Tuesday, October 11, 2011

Why Isn't the Conversion of Public Property for Private Use a Compensable Taking?

The Taking Clause of the Fifth Amendment to the US Constitution provides, "not shall private property be taken for public use, without just compensation." The text makes clear that compensation is required for takings of conversion of private property to public property, but not vice versa. It's worth considering why the Taking Clause operates in only one direction, despite the fact that privatization of public property clearly imposes costs on the public.

Just last week, for instance, the US Supreme Court heard oral arguments in the case of Golan v. Holder,  concerning a federal statute that confers copyright protection on works already in the public domain (Congress passed the law to comply with the Uruguay Round Agreements of the WTO). Putting to one side the merits of the statute, it is clear that the act of privatizing works already in the public domain imposes costs on consumers of music and literature by limiting access and use. Why shouldn't those consumers be compensated for the costs they suffer as a consequence of the appropriation of their property? (This is not a novel question but in similar contexts throughout history. See, for example, E.P. Thompson's Whigs and Hunters, which chronicles the history of the enclosure movement in early eighteenth-century England.

Offhand, a few plausible answers (or parts of a single answer) come to mind:

(1) The framers of the Fifth Amendment were myopic because, when it was written and enacted, the costs (to the public) of privatization were relatively low because resources were, generally speaking, abundant relative to demand.

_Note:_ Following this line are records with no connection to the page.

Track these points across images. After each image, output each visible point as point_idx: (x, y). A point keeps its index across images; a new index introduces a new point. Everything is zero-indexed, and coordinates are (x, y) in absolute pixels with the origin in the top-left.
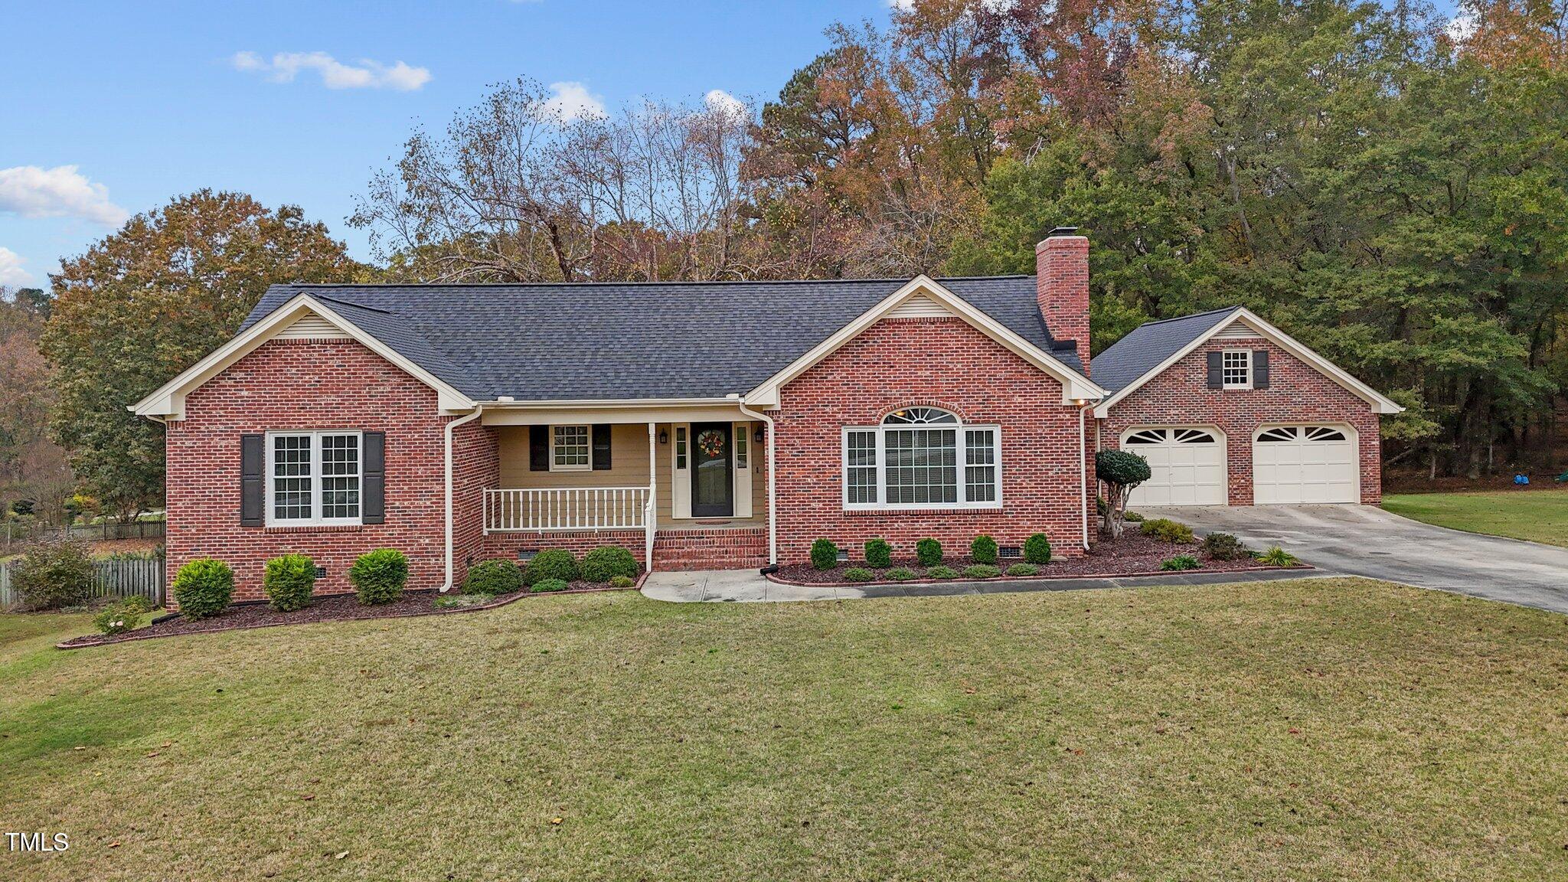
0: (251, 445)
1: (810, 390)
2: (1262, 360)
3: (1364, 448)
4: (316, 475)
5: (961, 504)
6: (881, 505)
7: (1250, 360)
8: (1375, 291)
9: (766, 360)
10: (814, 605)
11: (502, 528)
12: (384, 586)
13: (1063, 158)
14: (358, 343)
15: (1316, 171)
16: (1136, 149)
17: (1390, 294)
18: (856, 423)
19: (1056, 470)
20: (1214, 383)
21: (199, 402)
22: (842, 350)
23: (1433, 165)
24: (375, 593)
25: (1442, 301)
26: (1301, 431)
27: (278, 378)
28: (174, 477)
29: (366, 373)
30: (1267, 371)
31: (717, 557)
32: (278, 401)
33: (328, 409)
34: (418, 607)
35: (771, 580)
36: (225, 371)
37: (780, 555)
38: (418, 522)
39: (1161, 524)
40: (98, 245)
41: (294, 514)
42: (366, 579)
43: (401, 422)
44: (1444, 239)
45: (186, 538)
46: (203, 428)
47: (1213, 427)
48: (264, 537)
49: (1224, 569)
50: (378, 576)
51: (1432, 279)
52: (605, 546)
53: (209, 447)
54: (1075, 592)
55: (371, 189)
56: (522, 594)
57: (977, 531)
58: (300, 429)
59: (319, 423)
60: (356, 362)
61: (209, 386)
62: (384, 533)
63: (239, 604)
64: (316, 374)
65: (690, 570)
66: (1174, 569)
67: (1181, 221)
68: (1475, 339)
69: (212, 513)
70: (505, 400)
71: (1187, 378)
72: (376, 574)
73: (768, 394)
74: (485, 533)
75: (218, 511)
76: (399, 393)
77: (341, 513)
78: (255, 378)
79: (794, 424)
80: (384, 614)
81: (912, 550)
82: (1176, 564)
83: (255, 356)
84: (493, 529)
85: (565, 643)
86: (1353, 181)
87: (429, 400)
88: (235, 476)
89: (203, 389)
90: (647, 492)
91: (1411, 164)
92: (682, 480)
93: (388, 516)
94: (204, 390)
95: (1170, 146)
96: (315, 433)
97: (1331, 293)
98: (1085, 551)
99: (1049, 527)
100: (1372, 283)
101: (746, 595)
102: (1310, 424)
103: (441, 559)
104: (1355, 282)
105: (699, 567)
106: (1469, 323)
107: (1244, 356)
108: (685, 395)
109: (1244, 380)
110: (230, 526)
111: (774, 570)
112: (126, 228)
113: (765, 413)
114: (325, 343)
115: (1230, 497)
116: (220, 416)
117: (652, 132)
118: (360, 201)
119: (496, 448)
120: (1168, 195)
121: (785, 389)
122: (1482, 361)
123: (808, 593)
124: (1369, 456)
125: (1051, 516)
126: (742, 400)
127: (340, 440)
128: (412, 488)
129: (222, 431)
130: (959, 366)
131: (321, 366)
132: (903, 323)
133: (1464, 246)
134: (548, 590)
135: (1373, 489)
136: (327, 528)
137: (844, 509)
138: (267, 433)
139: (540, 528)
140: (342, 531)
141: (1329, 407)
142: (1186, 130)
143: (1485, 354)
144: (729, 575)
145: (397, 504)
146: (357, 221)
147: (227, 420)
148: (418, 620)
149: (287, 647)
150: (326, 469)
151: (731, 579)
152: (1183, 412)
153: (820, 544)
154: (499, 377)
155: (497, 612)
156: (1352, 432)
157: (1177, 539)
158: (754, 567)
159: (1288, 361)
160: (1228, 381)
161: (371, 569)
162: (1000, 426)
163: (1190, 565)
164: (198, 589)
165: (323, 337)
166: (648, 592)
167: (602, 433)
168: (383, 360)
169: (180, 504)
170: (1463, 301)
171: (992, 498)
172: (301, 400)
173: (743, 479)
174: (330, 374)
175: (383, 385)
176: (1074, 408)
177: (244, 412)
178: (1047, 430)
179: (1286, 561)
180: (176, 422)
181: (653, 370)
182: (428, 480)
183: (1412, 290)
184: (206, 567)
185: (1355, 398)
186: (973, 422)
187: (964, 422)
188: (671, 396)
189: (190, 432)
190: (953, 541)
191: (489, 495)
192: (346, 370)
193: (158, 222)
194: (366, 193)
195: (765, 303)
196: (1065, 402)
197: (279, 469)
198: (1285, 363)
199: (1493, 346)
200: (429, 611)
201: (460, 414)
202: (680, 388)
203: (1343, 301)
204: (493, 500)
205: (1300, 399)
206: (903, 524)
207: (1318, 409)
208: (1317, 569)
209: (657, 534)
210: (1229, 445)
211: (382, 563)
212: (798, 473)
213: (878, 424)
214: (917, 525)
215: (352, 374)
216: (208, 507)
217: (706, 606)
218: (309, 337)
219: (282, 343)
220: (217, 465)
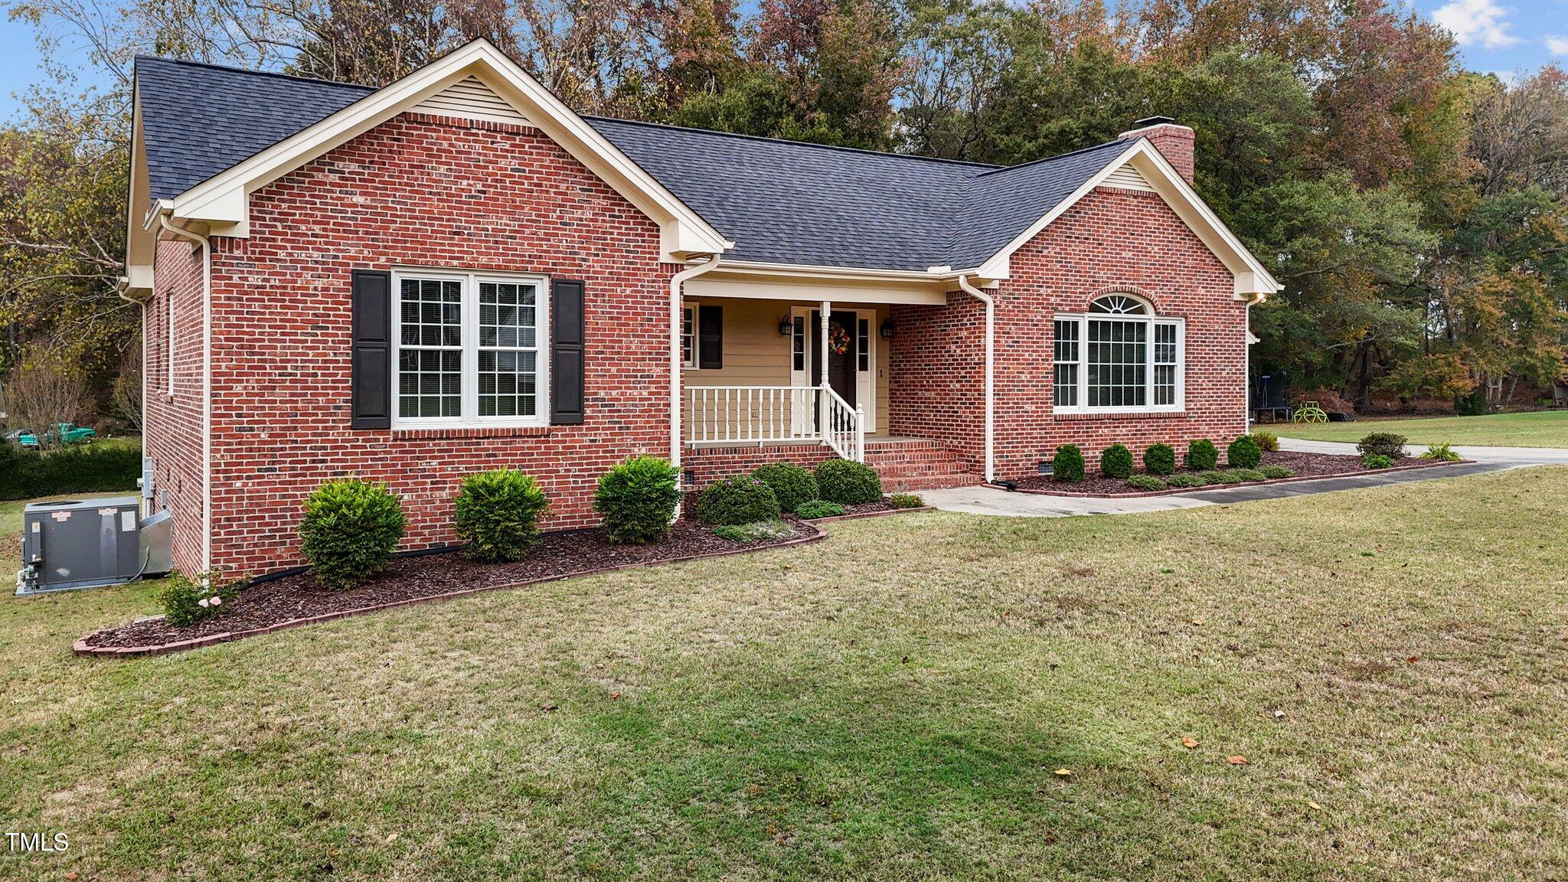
0: (371, 289)
1: (1026, 267)
4: (469, 346)
5: (1148, 407)
6: (1082, 407)
14: (544, 135)
18: (1067, 309)
19: (1228, 369)
21: (273, 206)
27: (416, 179)
28: (227, 339)
29: (557, 187)
32: (416, 218)
36: (323, 157)
37: (995, 470)
38: (631, 423)
41: (431, 409)
43: (607, 267)
46: (282, 255)
48: (391, 446)
53: (293, 288)
58: (449, 268)
60: (542, 166)
61: (293, 181)
62: (581, 438)
64: (479, 179)
69: (300, 405)
73: (1001, 265)
75: (310, 402)
76: (605, 223)
77: (508, 408)
78: (377, 175)
83: (376, 138)
87: (646, 238)
88: (340, 342)
89: (284, 185)
93: (588, 412)
96: (472, 275)
99: (1222, 432)
110: (332, 428)
114: (494, 129)
116: (313, 235)
125: (1223, 420)
127: (508, 291)
128: (623, 371)
129: (317, 262)
130: (1156, 249)
131: (487, 167)
132: (1111, 194)
137: (1055, 413)
138: (393, 271)
140: (520, 436)
145: (602, 394)
147: (327, 243)
150: (487, 337)
153: (1070, 451)
162: (1183, 320)
163: (1390, 463)
167: (711, 316)
168: (583, 168)
169: (238, 388)
171: (1171, 401)
173: (863, 386)
174: (501, 181)
175: (581, 208)
176: (1242, 304)
177: (357, 232)
178: (1222, 327)
179: (1451, 457)
180: (231, 239)
182: (643, 359)
186: (1166, 315)
187: (1157, 314)
189: (257, 259)
192: (527, 178)
196: (1236, 296)
197: (408, 335)
201: (691, 262)
208: (1479, 462)
212: (1013, 369)
213: (1085, 311)
214: (1118, 431)
215: (536, 185)
218: (469, 116)
219: (423, 121)
220: (308, 322)
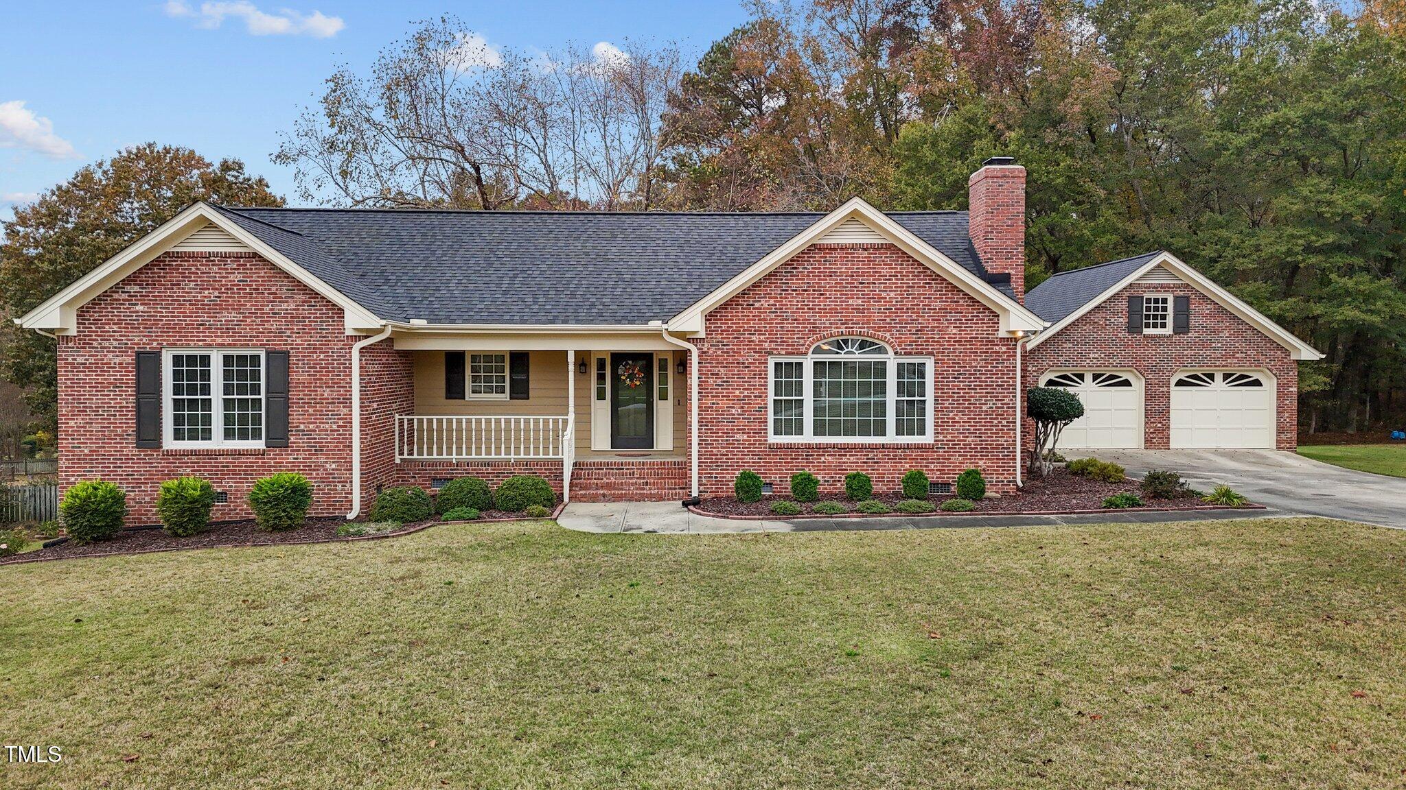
0: (147, 364)
1: (736, 318)
2: (1183, 305)
3: (1281, 393)
4: (217, 395)
5: (891, 438)
6: (808, 437)
7: (1170, 305)
8: (1273, 250)
9: (690, 289)
10: (741, 537)
11: (415, 456)
12: (284, 511)
13: (972, 120)
14: (260, 257)
15: (1219, 134)
16: (1042, 113)
17: (1289, 252)
18: (783, 352)
19: (990, 404)
20: (1134, 327)
21: (90, 316)
22: (771, 276)
23: (1335, 129)
24: (276, 518)
25: (1339, 259)
26: (1219, 377)
27: (175, 293)
28: (65, 395)
29: (269, 289)
30: (1188, 316)
31: (637, 489)
32: (175, 317)
33: (229, 327)
34: (321, 534)
35: (693, 512)
36: (118, 284)
37: (702, 488)
38: (324, 447)
39: (1091, 463)
40: (49, 194)
41: (193, 436)
42: (265, 504)
43: (305, 341)
44: (1341, 200)
45: (79, 459)
46: (95, 344)
47: (1131, 371)
48: (161, 459)
49: (1169, 508)
50: (276, 501)
51: (1331, 238)
52: (522, 475)
53: (102, 364)
54: (1018, 528)
55: (296, 128)
56: (432, 522)
57: (907, 466)
58: (200, 347)
59: (219, 340)
60: (258, 277)
61: (101, 300)
62: (288, 457)
63: (135, 529)
64: (216, 289)
65: (609, 501)
66: (1117, 506)
67: (1084, 182)
68: (1369, 298)
69: (106, 433)
70: (417, 323)
71: (1108, 322)
72: (276, 498)
73: (692, 320)
74: (398, 461)
75: (112, 431)
76: (304, 311)
77: (244, 436)
78: (150, 292)
79: (719, 353)
80: (283, 541)
81: (839, 485)
82: (1118, 503)
83: (150, 269)
84: (406, 456)
85: (471, 574)
86: (1254, 144)
87: (336, 319)
88: (130, 395)
89: (94, 303)
90: (565, 422)
91: (1311, 127)
92: (601, 412)
93: (292, 439)
94: (97, 304)
95: (1077, 108)
96: (215, 351)
97: (1229, 252)
98: (1018, 489)
99: (981, 463)
100: (1271, 243)
101: (668, 527)
102: (1228, 370)
103: (348, 485)
104: (1253, 241)
105: (619, 498)
106: (1363, 282)
107: (1165, 301)
108: (606, 321)
109: (1164, 326)
110: (125, 447)
111: (696, 503)
112: (75, 179)
113: (688, 340)
114: (225, 256)
115: (1146, 441)
116: (114, 332)
117: (575, 78)
118: (286, 139)
119: (410, 375)
120: (1073, 157)
121: (711, 316)
122: (1376, 319)
123: (732, 525)
124: (1287, 402)
125: (984, 453)
126: (665, 326)
127: (242, 359)
128: (318, 411)
129: (115, 348)
130: (892, 294)
131: (221, 281)
132: (835, 249)
133: (1362, 207)
134: (460, 518)
135: (1289, 435)
136: (227, 450)
137: (769, 442)
138: (164, 351)
139: (454, 456)
140: (244, 455)
141: (1249, 353)
142: (1093, 93)
143: (1378, 313)
144: (649, 507)
145: (302, 427)
146: (282, 157)
147: (121, 336)
148: (318, 547)
149: (169, 573)
150: (227, 389)
151: (651, 511)
152: (1103, 355)
153: (745, 476)
154: (412, 299)
155: (403, 540)
156: (1270, 378)
157: (1109, 478)
158: (675, 499)
159: (1209, 307)
160: (1147, 326)
161: (270, 493)
162: (933, 358)
163: (1134, 503)
164: (86, 512)
165: (223, 250)
166: (565, 522)
167: (520, 360)
168: (287, 275)
169: (72, 423)
170: (1358, 261)
171: (922, 432)
172: (200, 317)
173: (664, 412)
174: (231, 289)
175: (287, 302)
176: (1011, 341)
177: (139, 328)
178: (982, 364)
179: (1235, 500)
180: (67, 336)
181: (573, 296)
182: (334, 403)
183: (1309, 249)
184: (95, 489)
185: (1275, 345)
186: (906, 354)
187: (896, 353)
188: (591, 322)
189: (82, 348)
190: (881, 476)
191: (401, 422)
192: (248, 285)
193: (105, 172)
194: (292, 131)
195: (688, 233)
196: (1002, 333)
197: (177, 390)
198: (1206, 309)
199: (1386, 305)
200: (333, 537)
201: (368, 333)
202: (600, 314)
203: (1241, 260)
204: (406, 426)
205: (1219, 345)
206: (830, 458)
207: (1237, 355)
208: (1268, 509)
209: (575, 464)
210: (1147, 390)
211: (282, 487)
212: (723, 404)
213: (806, 354)
214: (844, 459)
215: (254, 289)
216: (102, 427)
217: (626, 537)
218: (208, 250)
219: (179, 256)
220: (111, 383)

(2) Majoritarianism was then (but no longer) thought likely to preserve socially-valued common-pool resources. By contrast, Madison was explicitly concerned that majoritarianism might lead to widespread deprivation of private property.

(3) The costs of privatization are diffuse and thinly spread among the population. The transaction costs of providing compensation may exceed the value of the compensation received by each member of the affected public.

Modern scholars understand acts of privatizing the public domain as "givings," the obverse of takings. It remains unclear to me, however, why they should not be thought of simply as a taking in the opposite direction, especially when the resource's prior status as public property is well-defined and legally recognized.